Oracle’s Java is a fast language… sometimes just as fast as C++. In Java, we commonly use polymorphism through interfaces, inheritance or wrapper classes to make our software more flexible. Unfortunately, when polymorphism is involved with lots of function calls, Java’s performance can go bad. Part of the problem is that Java is shy about fully inlining code, even when it would be entirely safe to do so. (Though this problem might be alleviated in the latest Java revisions, see my update at the end of this blog post.)

Consider the case where we want to abstract out integer arrays with an interface:


public interface Array {
    public int get(int i);
    public void set(int i, int x);
    public int size();
}

Why would you want to do that? Maybe because your data can be in a database, on a network, on disk or in some other data structure. You want to write your code once, and not have to worry about how the array is implemented. It is not difficult to produce a class that is effectively equivalent to a standard Java array, except that it implements this interface:


public final class NaiveArray implements Array {
    protected int[] array;
    
    public NaiveArray(int cap) {
        array = new int[cap];
    }
    
    public int get(int i) {
        return array[i];
    }
    
    public void set(int i, int x) {
        array[i] = x;  
    }
    
    public int size() {
        return array.length;
    }
}

At least in theory, this NaiveArray class should not cause any performance problem. The class is final, all methods are short.

Unfortunately, on a simple benchmark, you should expect NaiveArray to be over 5 times slower than a standard array when used as an Array instance, as in this example:


public int compute() {
   for(int k = 0; k < array.size(); ++k) 
      array.set(k,k);
   int sum = 0;
   for(int k = 0; k < array.size(); ++k) 
      sum += array.get(k);
   return sum;
}

You can alleviate the problem somewhat by using NaiveArray as an instance of NaiveArray (avoiding polymorphism). Unfortunately, the result is still going to be more than 3 times slower, and you just lost the benefit of polymorphism.

So how do you force Java to inline function calls?

A viable workaround is to inline the functions by hand. You can to use the keyword instanceof to provide optimized implementations, falling back on a (slower) generic implementation otherwise. For example, if you use the following code, NaiveArray does become just as fast as a standard array:


public int compute() {
     if(array instanceof NaiveArray) {
        int[] back = ((NaiveArray) array).array;
        for(int k = 0; k < back.length; ++k) 
           back[k] = k;
        int sum = 0;
        for(int k = 0; k < back.length; ++k) 
           sum += back[k];
        return sum;
     }
     //...
}

Of course, I also introduce a maintenance problem as the same algorithm needs to be implemented more than once… but when performance matters, this is an acceptable alternative. As usual, my benchmarking code is available online.

To summarize:

  • Some Java versions may fail to fully inline frequent function calls even when it could and should.

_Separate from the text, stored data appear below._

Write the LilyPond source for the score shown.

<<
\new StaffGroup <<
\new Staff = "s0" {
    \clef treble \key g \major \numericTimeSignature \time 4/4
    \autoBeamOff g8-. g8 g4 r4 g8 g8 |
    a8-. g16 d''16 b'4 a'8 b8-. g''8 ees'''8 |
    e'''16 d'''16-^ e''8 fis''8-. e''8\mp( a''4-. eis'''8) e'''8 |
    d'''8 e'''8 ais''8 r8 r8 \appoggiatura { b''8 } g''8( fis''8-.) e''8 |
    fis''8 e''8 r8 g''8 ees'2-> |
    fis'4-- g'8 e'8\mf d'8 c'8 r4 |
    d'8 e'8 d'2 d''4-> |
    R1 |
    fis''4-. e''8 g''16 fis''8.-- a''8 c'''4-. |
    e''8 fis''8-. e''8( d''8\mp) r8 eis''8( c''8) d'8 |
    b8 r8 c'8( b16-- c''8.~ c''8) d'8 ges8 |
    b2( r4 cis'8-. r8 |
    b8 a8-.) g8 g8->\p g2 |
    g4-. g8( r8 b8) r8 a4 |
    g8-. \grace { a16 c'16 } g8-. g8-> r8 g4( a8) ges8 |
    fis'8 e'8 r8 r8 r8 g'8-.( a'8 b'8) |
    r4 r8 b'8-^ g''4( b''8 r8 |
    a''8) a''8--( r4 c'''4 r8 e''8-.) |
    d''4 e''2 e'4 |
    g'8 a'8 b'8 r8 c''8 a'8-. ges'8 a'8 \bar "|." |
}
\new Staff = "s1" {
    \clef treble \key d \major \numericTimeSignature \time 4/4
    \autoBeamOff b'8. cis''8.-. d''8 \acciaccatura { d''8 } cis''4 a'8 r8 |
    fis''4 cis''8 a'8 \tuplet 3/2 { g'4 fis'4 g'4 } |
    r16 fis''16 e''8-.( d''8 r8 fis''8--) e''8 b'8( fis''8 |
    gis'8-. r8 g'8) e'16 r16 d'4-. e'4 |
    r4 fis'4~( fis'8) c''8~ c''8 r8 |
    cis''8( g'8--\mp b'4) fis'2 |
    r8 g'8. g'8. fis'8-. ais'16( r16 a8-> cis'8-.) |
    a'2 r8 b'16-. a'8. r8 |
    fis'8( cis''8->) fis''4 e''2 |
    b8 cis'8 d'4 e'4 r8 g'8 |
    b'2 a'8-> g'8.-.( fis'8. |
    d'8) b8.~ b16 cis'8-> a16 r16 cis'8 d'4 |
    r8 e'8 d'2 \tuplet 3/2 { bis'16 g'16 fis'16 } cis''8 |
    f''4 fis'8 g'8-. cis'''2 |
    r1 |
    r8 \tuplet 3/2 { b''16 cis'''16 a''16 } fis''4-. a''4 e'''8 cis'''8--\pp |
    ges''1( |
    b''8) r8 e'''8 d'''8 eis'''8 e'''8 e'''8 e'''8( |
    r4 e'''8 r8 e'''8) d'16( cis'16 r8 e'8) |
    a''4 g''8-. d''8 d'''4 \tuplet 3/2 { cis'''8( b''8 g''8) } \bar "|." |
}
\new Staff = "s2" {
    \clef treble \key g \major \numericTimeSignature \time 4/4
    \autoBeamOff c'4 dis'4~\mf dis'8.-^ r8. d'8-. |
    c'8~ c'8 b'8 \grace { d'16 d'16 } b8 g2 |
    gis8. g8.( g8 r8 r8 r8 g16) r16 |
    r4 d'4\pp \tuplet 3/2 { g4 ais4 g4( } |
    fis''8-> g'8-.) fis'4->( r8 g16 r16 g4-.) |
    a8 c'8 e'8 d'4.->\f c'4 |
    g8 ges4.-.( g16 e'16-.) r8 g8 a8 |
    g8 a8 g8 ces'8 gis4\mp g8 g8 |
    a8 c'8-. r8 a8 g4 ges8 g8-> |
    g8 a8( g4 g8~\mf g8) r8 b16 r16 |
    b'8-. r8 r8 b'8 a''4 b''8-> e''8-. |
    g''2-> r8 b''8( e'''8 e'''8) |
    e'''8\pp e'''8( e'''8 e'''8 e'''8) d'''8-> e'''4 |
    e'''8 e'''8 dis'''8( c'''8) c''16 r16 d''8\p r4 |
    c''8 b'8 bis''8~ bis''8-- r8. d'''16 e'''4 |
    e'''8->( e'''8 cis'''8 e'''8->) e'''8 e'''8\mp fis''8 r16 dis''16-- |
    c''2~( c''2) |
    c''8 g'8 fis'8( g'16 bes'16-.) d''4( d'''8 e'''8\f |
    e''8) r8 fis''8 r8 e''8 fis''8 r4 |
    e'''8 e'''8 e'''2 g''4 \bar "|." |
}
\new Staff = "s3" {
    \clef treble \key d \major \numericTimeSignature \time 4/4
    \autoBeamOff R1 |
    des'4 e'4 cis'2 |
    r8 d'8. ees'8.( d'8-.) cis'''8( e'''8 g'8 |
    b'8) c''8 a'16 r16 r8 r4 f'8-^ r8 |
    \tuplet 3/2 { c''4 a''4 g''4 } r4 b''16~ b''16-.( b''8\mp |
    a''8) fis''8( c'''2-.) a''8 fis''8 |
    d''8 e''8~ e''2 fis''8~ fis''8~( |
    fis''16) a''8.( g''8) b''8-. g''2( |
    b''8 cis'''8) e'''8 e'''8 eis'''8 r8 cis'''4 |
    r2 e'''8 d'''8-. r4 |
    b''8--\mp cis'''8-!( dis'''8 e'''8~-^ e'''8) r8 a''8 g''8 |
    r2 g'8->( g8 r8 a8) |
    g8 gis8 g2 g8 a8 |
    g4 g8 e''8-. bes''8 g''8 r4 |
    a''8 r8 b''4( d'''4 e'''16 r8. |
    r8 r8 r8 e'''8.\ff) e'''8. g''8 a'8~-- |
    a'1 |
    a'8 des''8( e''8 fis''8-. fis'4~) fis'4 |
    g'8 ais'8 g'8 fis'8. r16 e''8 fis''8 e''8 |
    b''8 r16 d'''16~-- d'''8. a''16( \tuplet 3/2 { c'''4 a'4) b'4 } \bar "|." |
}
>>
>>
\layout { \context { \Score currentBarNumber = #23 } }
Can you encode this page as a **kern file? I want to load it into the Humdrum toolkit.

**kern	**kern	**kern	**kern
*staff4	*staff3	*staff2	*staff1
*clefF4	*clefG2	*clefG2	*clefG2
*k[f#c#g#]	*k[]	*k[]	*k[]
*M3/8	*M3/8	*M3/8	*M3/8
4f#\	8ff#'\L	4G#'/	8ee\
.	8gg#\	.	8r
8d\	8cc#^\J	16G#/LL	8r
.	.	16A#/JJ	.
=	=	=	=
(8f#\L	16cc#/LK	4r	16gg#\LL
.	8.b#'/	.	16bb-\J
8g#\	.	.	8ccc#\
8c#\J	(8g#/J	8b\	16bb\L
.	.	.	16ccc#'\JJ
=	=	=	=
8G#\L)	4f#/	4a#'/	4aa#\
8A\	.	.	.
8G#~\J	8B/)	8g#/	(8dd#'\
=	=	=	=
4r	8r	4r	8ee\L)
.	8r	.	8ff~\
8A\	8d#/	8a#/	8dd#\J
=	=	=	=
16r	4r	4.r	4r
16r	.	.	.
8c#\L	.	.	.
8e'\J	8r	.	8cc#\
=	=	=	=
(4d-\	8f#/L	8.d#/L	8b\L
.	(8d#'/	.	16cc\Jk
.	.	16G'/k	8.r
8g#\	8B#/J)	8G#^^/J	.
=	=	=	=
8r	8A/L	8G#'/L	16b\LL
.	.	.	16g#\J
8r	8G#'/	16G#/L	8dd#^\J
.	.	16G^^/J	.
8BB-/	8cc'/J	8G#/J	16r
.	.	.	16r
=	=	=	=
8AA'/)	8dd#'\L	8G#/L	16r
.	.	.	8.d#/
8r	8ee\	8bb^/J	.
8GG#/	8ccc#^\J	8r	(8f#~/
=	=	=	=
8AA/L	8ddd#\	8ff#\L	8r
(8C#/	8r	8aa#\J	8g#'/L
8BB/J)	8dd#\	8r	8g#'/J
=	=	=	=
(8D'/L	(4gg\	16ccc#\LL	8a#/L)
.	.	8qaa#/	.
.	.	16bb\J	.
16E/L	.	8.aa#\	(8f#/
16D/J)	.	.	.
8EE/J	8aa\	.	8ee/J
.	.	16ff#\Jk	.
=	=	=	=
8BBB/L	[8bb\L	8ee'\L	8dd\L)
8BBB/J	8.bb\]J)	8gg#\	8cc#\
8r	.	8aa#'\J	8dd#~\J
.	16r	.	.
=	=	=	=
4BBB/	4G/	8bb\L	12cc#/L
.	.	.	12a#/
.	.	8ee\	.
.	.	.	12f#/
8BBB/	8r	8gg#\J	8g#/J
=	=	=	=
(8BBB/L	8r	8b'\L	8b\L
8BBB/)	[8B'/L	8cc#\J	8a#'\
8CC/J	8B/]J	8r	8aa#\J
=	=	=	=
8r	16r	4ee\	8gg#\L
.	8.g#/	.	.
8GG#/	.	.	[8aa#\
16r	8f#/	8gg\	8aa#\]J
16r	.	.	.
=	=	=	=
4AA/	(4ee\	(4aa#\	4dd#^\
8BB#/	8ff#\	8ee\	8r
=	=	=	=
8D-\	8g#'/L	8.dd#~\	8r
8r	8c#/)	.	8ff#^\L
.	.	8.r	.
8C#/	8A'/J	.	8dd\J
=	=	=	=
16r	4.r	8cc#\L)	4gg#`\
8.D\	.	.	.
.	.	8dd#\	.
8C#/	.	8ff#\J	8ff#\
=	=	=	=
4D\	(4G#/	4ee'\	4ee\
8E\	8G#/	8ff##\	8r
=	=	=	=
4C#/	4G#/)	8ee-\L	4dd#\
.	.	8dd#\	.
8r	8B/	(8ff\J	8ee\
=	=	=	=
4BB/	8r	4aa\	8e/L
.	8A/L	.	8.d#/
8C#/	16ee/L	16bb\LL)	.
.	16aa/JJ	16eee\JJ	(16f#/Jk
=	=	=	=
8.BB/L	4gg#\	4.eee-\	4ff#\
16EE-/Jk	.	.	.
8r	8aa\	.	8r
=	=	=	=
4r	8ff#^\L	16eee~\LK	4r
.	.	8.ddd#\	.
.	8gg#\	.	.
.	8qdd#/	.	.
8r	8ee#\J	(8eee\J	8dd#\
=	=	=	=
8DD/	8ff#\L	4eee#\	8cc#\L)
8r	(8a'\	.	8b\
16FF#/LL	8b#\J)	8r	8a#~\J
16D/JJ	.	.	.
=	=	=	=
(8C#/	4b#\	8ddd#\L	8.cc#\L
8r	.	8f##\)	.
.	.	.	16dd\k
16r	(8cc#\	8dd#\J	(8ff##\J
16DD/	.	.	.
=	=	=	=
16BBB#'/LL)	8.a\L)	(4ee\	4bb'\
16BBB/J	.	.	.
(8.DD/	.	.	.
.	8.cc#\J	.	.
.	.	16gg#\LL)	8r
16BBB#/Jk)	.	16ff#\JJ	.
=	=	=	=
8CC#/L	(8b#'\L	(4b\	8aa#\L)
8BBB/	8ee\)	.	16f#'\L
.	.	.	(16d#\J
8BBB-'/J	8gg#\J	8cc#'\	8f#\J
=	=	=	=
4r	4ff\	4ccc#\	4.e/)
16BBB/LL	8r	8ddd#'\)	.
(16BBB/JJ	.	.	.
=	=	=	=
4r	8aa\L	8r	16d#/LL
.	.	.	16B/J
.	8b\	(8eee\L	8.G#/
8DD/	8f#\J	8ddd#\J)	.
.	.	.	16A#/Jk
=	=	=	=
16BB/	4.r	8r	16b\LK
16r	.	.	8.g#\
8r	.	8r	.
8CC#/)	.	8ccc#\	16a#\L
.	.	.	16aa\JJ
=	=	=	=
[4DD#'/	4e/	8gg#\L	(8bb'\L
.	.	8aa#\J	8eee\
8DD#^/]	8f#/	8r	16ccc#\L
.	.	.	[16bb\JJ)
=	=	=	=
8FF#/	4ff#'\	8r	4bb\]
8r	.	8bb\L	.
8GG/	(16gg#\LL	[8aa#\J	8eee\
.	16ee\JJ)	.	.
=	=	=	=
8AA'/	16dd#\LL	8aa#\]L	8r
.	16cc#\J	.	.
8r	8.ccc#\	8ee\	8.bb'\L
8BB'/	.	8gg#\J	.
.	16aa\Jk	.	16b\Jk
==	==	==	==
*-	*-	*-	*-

This can become a serious performance problem.
  • Declaring classes as final does not seem to alleviate the problem.
  • A viable workaround for expensive functions is to optimize the polymorphic code by hand, inlining the function calls yourself. Using the instanceof keyword, you can write code for specific classes and, thus, preserve the flexibility of polymorphism.

Update

Erich Schubert ran a similar benchmark with double arrays that appeared to contradict my results. In effect, he sees no difference between the various implementations. I was able to confirm his results by updating to the very latest OpenJDK revision. The next table gives the number of nanoseconds required to process 10 million integers:

 Function   Oracle JDK 8u11   OpenJDK 1.8.0_40   OpenJDK 1.7.0_65 
straight arrays 0.92 0.71 0.87
with interface 5.9 0.70 6.3
with manual inlining 0.98 0.71 0.93

As one can sees, the latest OpenJDK is much smarter and makes the performance overhead of polymorphism go away (1.8.0_40). If you are lucky enough to be using this JDK, you do not need to worry about the problems of this blog post. However, the general idea is still worthwhile become in more complicated scenarios, the JDK might still fail to give you the performance you expect.